## The problem:
Below are some records; repeat them all exactly, minus the pictures.

## Extracted page text data:
==*==

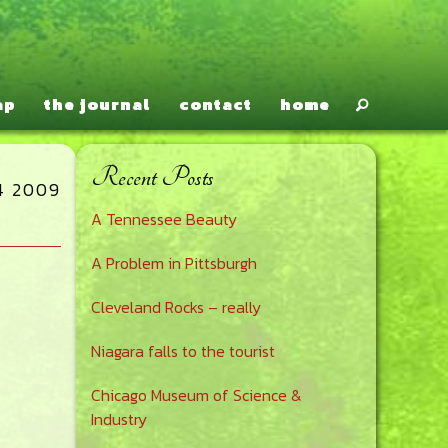
ap
the journal
contact
home
Recent Posts
Primary
4 2009
A Tennessee Beauty
Sidebar
A Problem in Pittsburgh
Cleveland Rocks – really
Niagara falls to the tourist
Chicago Museum of Science &
Industry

==*==

## Answer box:
ap
the journal
contact
home
Recent Posts
Primary
4 2009
A Tennessee Beauty
Sidebar
A Problem in Pittsburgh
Cleveland Rocks – really
Niagara falls to the tourist
Chicago Museum of Science &
Industry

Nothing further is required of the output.